To-do item → Update the lines starting with the line containing "Aller au contenu" and going on through the line containing "Évènement 1 : Saint-Quentin", changing "ACCUEIL" to "HOME" and leaving everything else as it is.

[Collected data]
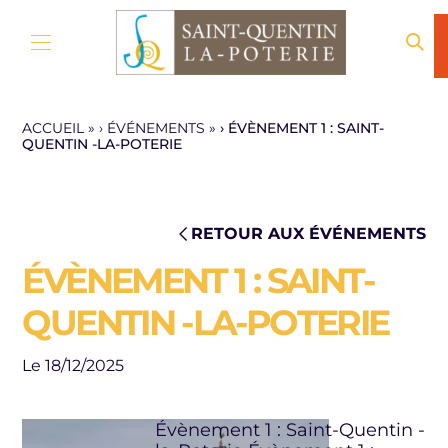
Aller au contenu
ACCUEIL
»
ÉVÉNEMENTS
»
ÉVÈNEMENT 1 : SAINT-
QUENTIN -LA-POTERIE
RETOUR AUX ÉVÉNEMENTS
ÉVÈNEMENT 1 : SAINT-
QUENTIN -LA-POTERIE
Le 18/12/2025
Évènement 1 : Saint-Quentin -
...
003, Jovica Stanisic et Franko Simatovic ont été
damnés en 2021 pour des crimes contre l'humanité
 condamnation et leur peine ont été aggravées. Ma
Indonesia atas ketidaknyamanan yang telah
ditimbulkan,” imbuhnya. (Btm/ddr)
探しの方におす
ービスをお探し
==
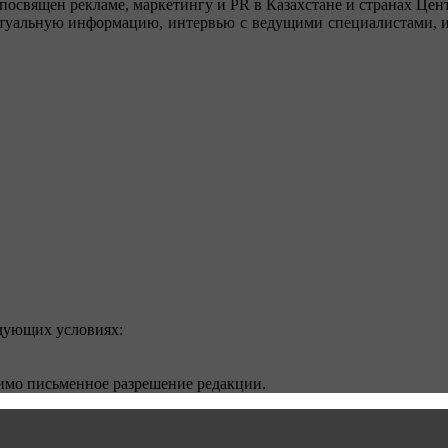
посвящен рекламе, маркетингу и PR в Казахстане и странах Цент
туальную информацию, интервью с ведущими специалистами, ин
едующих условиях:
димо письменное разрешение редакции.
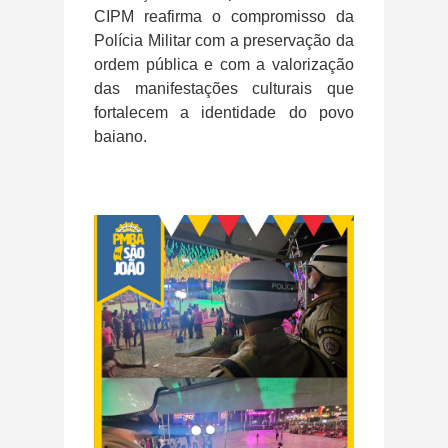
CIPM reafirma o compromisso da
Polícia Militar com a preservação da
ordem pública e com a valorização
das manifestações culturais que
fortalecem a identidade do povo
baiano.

Exercise answer →
Aller au contenu
HOME
»
ÉVÉNEMENTS
»
ÉVÈNEMENT 1 : SAINT-
QUENTIN -LA-POTERIE
RETOUR AUX ÉVÉNEMENTS
ÉVÈNEMENT 1 : SAINT-
QUENTIN -LA-POTERIE
Le 18/12/2025
Évènement 1 : Saint-Quentin -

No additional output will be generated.